Three sentences that do a great job summing up modern big tech. The new model even manages to [digitally] remove all trash.

andrepd 3 months ago
Yep, no need for actual urbanism or to worry about the homeless, now governments and realtors can lie to you more conveniently and at an industrial scale! Yay future
- jamiek88 3 months ago
  
  And one day we’ll wear glasses that do the same! Then we can solve (ignore) all problems!
  
  1 reply →
noduerme 3 months ago

The better to sell you real estate...

tiagod 3 months ago

Cool site, thanks! By the way, the "Before" and "After" buttons are swapped.

noduerme 3 months ago

I had to look up what a "skifter" is. An AI answer showed that it's Norwegian for a switch.

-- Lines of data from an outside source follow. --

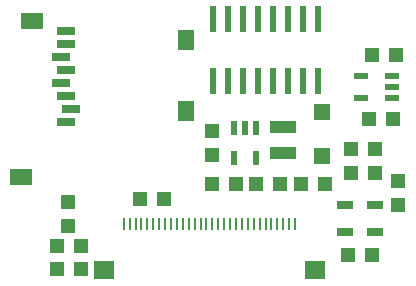
<source format=gbr>
G04 EAGLE Gerber RS-274X export*
G75*
%MOMM*%
%FSLAX34Y34*%
%LPD*%
%INSolderpaste Top*%
%IPPOS*%
%AMOC8*
5,1,8,0,0,1.08239X$1,22.5*%
G01*
%ADD10R,1.200000X1.300000*%
%ADD11R,1.300000X1.200000*%
%ADD12R,1.350000X0.800000*%
%ADD13R,1.200000X0.550000*%
%ADD14R,0.550000X1.200000*%
%ADD15R,2.200000X1.016000*%
%ADD16R,1.400000X1.400000*%
%ADD17R,1.900000X1.400000*%
%ADD18R,1.400000X1.800000*%
%ADD19R,1.500000X0.700000*%
%ADD20R,1.700000X1.500000*%
%ADD21R,0.250000X1.100000*%
%ADD22R,0.600000X2.200000*%


D10*
X-58910Y-35000D03*
X-38590Y-35000D03*
X137660Y-82500D03*
X117340Y-82500D03*
D11*
X120000Y-12660D03*
X120000Y7660D03*
X140000Y-12660D03*
X140000Y7660D03*
D12*
X140200Y-40000D03*
X114800Y-40000D03*
D10*
X-108590Y-75000D03*
X-128910Y-75000D03*
D11*
X-120000Y-37340D03*
X-120000Y-57660D03*
D13*
X154251Y50500D03*
X154251Y60000D03*
X154251Y69500D03*
X128249Y69500D03*
X128249Y50500D03*
D10*
X157660Y87500D03*
X137340Y87500D03*
D14*
X39500Y25501D03*
X30000Y25501D03*
X20500Y25501D03*
X20500Y-501D03*
X39500Y-501D03*
D10*
X22660Y-22500D03*
X2340Y-22500D03*
D15*
X62500Y3730D03*
X62500Y26270D03*
D16*
X95000Y1500D03*
X95000Y38500D03*
D10*
X39840Y-22500D03*
X60160Y-22500D03*
D11*
X2500Y2340D03*
X2500Y22660D03*
D10*
X77340Y-22500D03*
X97660Y-22500D03*
D17*
X-150400Y116000D03*
X-159400Y-16000D03*
D18*
X-19400Y100000D03*
X-19400Y40000D03*
D19*
X-121400Y107000D03*
X-121400Y96000D03*
X-125400Y85000D03*
X-121400Y74000D03*
X-125400Y63000D03*
X-121400Y52000D03*
X-117400Y41000D03*
X-121400Y30000D03*
D10*
X134840Y32500D03*
X155160Y32500D03*
X-108590Y-93750D03*
X-128910Y-93750D03*
D20*
X-89000Y-95200D03*
X89000Y-95200D03*
D21*
X-62500Y-56200D03*
X-72500Y-56200D03*
X-67500Y-56200D03*
X-57500Y-56200D03*
X-52500Y-56200D03*
X-47500Y-56200D03*
X-42500Y-56200D03*
X-37500Y-56200D03*
X-32500Y-56200D03*
X-27500Y-56200D03*
X-22500Y-56200D03*
X-17500Y-56200D03*
X-12500Y-56200D03*
X-7500Y-56200D03*
X-2500Y-56200D03*
X2500Y-56200D03*
X7500Y-56200D03*
X12500Y-56200D03*
X17500Y-56200D03*
X22500Y-56200D03*
X27500Y-56200D03*
X32500Y-56200D03*
X37500Y-56200D03*
X42500Y-56200D03*
X47500Y-56200D03*
X52500Y-56200D03*
X57500Y-56200D03*
X62500Y-56200D03*
X67500Y-56200D03*
X72500Y-56200D03*
D22*
X79250Y117230D03*
X53850Y65230D03*
X91950Y117230D03*
X66550Y117230D03*
X53850Y117230D03*
X66550Y65230D03*
X41150Y65230D03*
X28450Y65230D03*
X28450Y117230D03*
X3050Y65230D03*
X41150Y117230D03*
X15750Y117230D03*
X15750Y65230D03*
X3050Y117230D03*
X79250Y65230D03*
X91950Y65230D03*
D11*
X160000Y-40160D03*
X160000Y-19840D03*
D12*
X114800Y-62500D03*
X140200Y-62500D03*
M02*

</source>
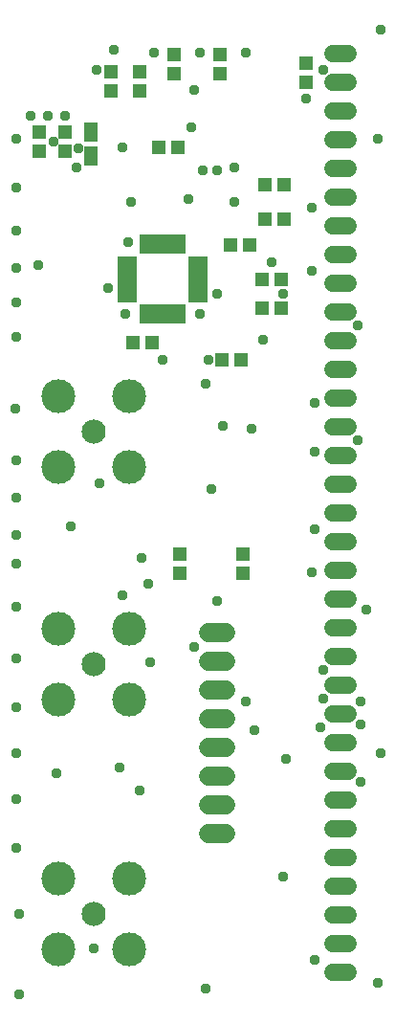
<source format=gbr>
G04 EAGLE Gerber RS-274X export*
G75*
%MOMM*%
%FSLAX34Y34*%
%LPD*%
%INSoldermask Bottom*%
%IPPOS*%
%AMOC8*
5,1,8,0,0,1.08239X$1,22.5*%
G01*
%ADD10R,1.203200X1.303200*%
%ADD11R,1.303200X1.203200*%
%ADD12R,0.503200X1.803200*%
%ADD13R,1.803200X0.503200*%
%ADD14R,1.203200X1.703200*%
%ADD15C,1.511200*%
%ADD16C,3.003200*%
%ADD17C,2.133600*%
%ADD18C,1.727200*%
%ADD19C,0.959600*%


D10*
X274320Y841620D03*
X274320Y824620D03*
X198120Y832240D03*
X198120Y849240D03*
D11*
X138040Y594360D03*
X121040Y594360D03*
D10*
X157480Y832240D03*
X157480Y849240D03*
D12*
X129820Y681240D03*
X134820Y681240D03*
X139820Y681240D03*
X144820Y681240D03*
X149820Y681240D03*
X154820Y681240D03*
X159820Y681240D03*
X164820Y681240D03*
D13*
X178320Y667740D03*
X178320Y662740D03*
X178320Y657740D03*
X178320Y652740D03*
X178320Y647740D03*
X178320Y642740D03*
X178320Y637740D03*
X178320Y632740D03*
D12*
X164820Y619240D03*
X159820Y619240D03*
X154820Y619240D03*
X149820Y619240D03*
X144820Y619240D03*
X139820Y619240D03*
X134820Y619240D03*
X129820Y619240D03*
D13*
X116320Y632740D03*
X116320Y637740D03*
X116320Y642740D03*
X116320Y647740D03*
X116320Y652740D03*
X116320Y657740D03*
X116320Y662740D03*
X116320Y667740D03*
D11*
X127000Y817000D03*
X127000Y834000D03*
D14*
X83820Y759095D03*
X83820Y780145D03*
D10*
X237880Y734060D03*
X254880Y734060D03*
D11*
X162560Y407280D03*
X162560Y390280D03*
D10*
X237880Y703580D03*
X254880Y703580D03*
X207400Y680720D03*
X224400Y680720D03*
X235340Y624840D03*
X252340Y624840D03*
X235340Y650240D03*
X252340Y650240D03*
D11*
X218440Y407280D03*
X218440Y390280D03*
D10*
X216780Y579120D03*
X199780Y579120D03*
D15*
X298260Y849630D02*
X311340Y849630D01*
X311340Y824230D02*
X298260Y824230D01*
X298260Y798830D02*
X311340Y798830D01*
X311340Y773430D02*
X298260Y773430D01*
X298260Y748030D02*
X311340Y748030D01*
X311340Y722630D02*
X298260Y722630D01*
X298260Y697230D02*
X311340Y697230D01*
X311340Y671830D02*
X298260Y671830D01*
X298260Y646430D02*
X311340Y646430D01*
X311340Y621030D02*
X298260Y621030D01*
X298260Y595630D02*
X311340Y595630D01*
X311340Y570230D02*
X298260Y570230D01*
X298260Y544830D02*
X311340Y544830D01*
X311340Y519430D02*
X298260Y519430D01*
X298260Y494030D02*
X311340Y494030D01*
X311340Y468630D02*
X298260Y468630D01*
X298260Y443230D02*
X311340Y443230D01*
X311340Y417830D02*
X298260Y417830D01*
X298260Y392430D02*
X311340Y392430D01*
X311340Y367030D02*
X298260Y367030D01*
X298260Y341630D02*
X311340Y341630D01*
X311340Y316230D02*
X298260Y316230D01*
X298260Y290830D02*
X311340Y290830D01*
X311340Y265430D02*
X298260Y265430D01*
X298260Y240030D02*
X311340Y240030D01*
X311340Y214630D02*
X298260Y214630D01*
X298260Y189230D02*
X311340Y189230D01*
X311340Y163830D02*
X298260Y163830D01*
X298260Y138430D02*
X311340Y138430D01*
X311340Y113030D02*
X298260Y113030D01*
X298260Y87630D02*
X311340Y87630D01*
X311340Y62230D02*
X298260Y62230D01*
X298260Y36830D02*
X311340Y36830D01*
D16*
X55060Y120200D03*
X117660Y120200D03*
X55060Y57600D03*
X117660Y57600D03*
D17*
X86360Y88900D03*
D16*
X55060Y341180D03*
X117660Y341180D03*
X55060Y278580D03*
X117660Y278580D03*
D17*
X86360Y309880D03*
D16*
X55060Y546920D03*
X117660Y546920D03*
X55060Y484320D03*
X117660Y484320D03*
D17*
X86360Y515620D03*
D10*
X60960Y780660D03*
X60960Y763660D03*
X38100Y780660D03*
X38100Y763660D03*
X101600Y817000D03*
X101600Y834000D03*
D11*
X160900Y767080D03*
X143900Y767080D03*
D18*
X187960Y337820D02*
X203200Y337820D01*
X203200Y312420D02*
X187960Y312420D01*
X187960Y287020D02*
X203200Y287020D01*
X203200Y261620D02*
X187960Y261620D01*
X187960Y236220D02*
X203200Y236220D01*
X203200Y210820D02*
X187960Y210820D01*
X187960Y185420D02*
X203200Y185420D01*
X203200Y160020D02*
X187960Y160020D01*
D19*
X195580Y637740D03*
X195580Y746760D03*
X236220Y596900D03*
X243840Y665480D03*
X147320Y579120D03*
X289560Y835660D03*
X71120Y749300D03*
X86360Y58420D03*
X281940Y48260D03*
X180340Y619760D03*
X114300Y619760D03*
X279400Y657860D03*
X279400Y713740D03*
X17780Y774700D03*
X91440Y469900D03*
X111760Y370840D03*
X195580Y365760D03*
X17780Y731520D03*
X17780Y693420D03*
X17780Y660400D03*
X17780Y629920D03*
X17780Y599440D03*
X16510Y535940D03*
X190500Y464820D03*
X17780Y490220D03*
X17780Y457200D03*
X17780Y424180D03*
X17780Y398780D03*
X66040Y431800D03*
X17780Y360680D03*
X134620Y381000D03*
X17780Y314960D03*
X17780Y271780D03*
X17780Y231140D03*
X17780Y190500D03*
X17780Y147320D03*
X53340Y213360D03*
X109220Y218016D03*
X20320Y88900D03*
X20320Y17780D03*
X185420Y22860D03*
X337820Y27940D03*
X340360Y231140D03*
X256540Y226060D03*
X228600Y251460D03*
X220980Y276860D03*
X135890Y311150D03*
X175260Y325120D03*
X281940Y429260D03*
X279400Y391160D03*
X281940Y497840D03*
X281940Y541020D03*
X185100Y558154D03*
X200660Y520700D03*
X116840Y683260D03*
X182880Y746760D03*
X210820Y749300D03*
X210820Y718820D03*
X170180Y721360D03*
X180340Y850900D03*
X139700Y850900D03*
X175260Y817880D03*
X220980Y850900D03*
X274320Y810260D03*
X340360Y871220D03*
X337820Y774700D03*
X104140Y853440D03*
X88900Y835660D03*
X99060Y642620D03*
X226060Y518160D03*
X327660Y358140D03*
X322580Y276860D03*
X287020Y254000D03*
X289560Y279400D03*
X289560Y304800D03*
X322580Y256540D03*
X254000Y637540D03*
X111760Y767080D03*
X119380Y718820D03*
X172720Y784860D03*
X50800Y772160D03*
X72390Y765810D03*
X320040Y609600D03*
X320040Y508000D03*
X322580Y205740D03*
X254000Y121920D03*
X36830Y662940D03*
X187960Y579120D03*
X128270Y403860D03*
X127000Y198120D03*
X60960Y795020D03*
X30480Y795020D03*
X45720Y795020D03*
M02*

</source>
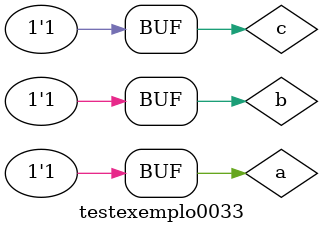
<source format=v>

module multiplexador(output s, input p, input q, input r);

wire temp1, temp2, temp3;

not(temp3, r);
and(temp1, p, temp3);
and(temp2, q, r);
or (   s,temp1, temp2);

endmodule

module exemplo0033(output s,	output s1, input p, input q, input chave);

wire temp1, temp2, temp3, temp4;

and(temp1, p, q);
nand(temp2, p, q);
or (temp3, p, q);
nor(temp4, p, q);

multiplexador MULT(s, temp1, temp2, chave);
multiplexador MULT2(s1, temp3, temp4, chave);

endmodule

module testexemplo0033;
reg a, b, c;
wire s, s1;

exemplo0033 Q03(s, s1, a, b, c);

initial begin
a = 'b0;
b = 'b0;
c = 'b0;

#1$monitor("%3b %3b %3b = %3b %3b", a, b, c, s, s1);

#1a= 'b0;b= 'b0;c= 'b1;
#1a= 'b0;b= 'b1;c= 'b0;
#1a= 'b0;b= 'b1;c= 'b1;
#1a= 'b1;b= 'b0;c= 'b0;
#1a= 'b1;b= 'b0;c= 'b1;
#1a= 'b1;b= 'b1;c= 'b0;
#1a= 'b1;b= 'b1;c= 'b1;

end
endmodule
</source>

I'm curious, does the word have a further meaning in the context of cheating at cards?

vunderba 3 months ago
It's an admittedly obscure reference to a cheating technique used in the Star Wars card game sabacc, which allows a player to surreptitiously switch out a card. I’m pretty sure I picked it up from one of Timothy Zahn's Thrawn books when I was a kid.
But I didn't know it had a meaning in Norwegian, so I guess TIL!
- noduerme 3 months ago
  
  Hah. I loved those Timothy Zahn books. Don't remember that one, though!

Wyverald 3 months ago

thanks, I love your website. Are you planning to do NB Pro for the text-to-image benchmark too?

vunderba 3 months ago
Outside the time frame of being able to edit my original reply, but I've finally re-run the Text-to-Image portion of the site through NB Pro.
Results gpt-image-1: 10 / 12 Nano Banana Pro: 9 / 12 Nano Banana: 8 / 12
It's worth mentioning that even though it only scored slightly better than the original NB, many of the images are significantly better looking.
https://genai-showdown.specr.net?models=nb,nbp
- happyopossum 3 months ago
  
  Awesome test suite. For the maze though, not sure it’s fair to knock it for extra dashed lines as the prompt didn’t specify that only the correct path should have one…
- Wyverald 3 months ago
  
  thanks for the update. One small note: for the d20 test, NB Pro had duplications of 13 and 17 too, not just 19.
  
  1 reply →
vunderba 3 months ago

Definitely! Even though NB's predominant use case seems to be editing, it's still producing surprisingly decent text-to-image results. Imagen4 currently still comes out ahead in terms of image fidelity, but I think NB Pro will close the gap even further.
I'll try to have the generative comparisons for NB Pro up later this afternoon once I catch my breath.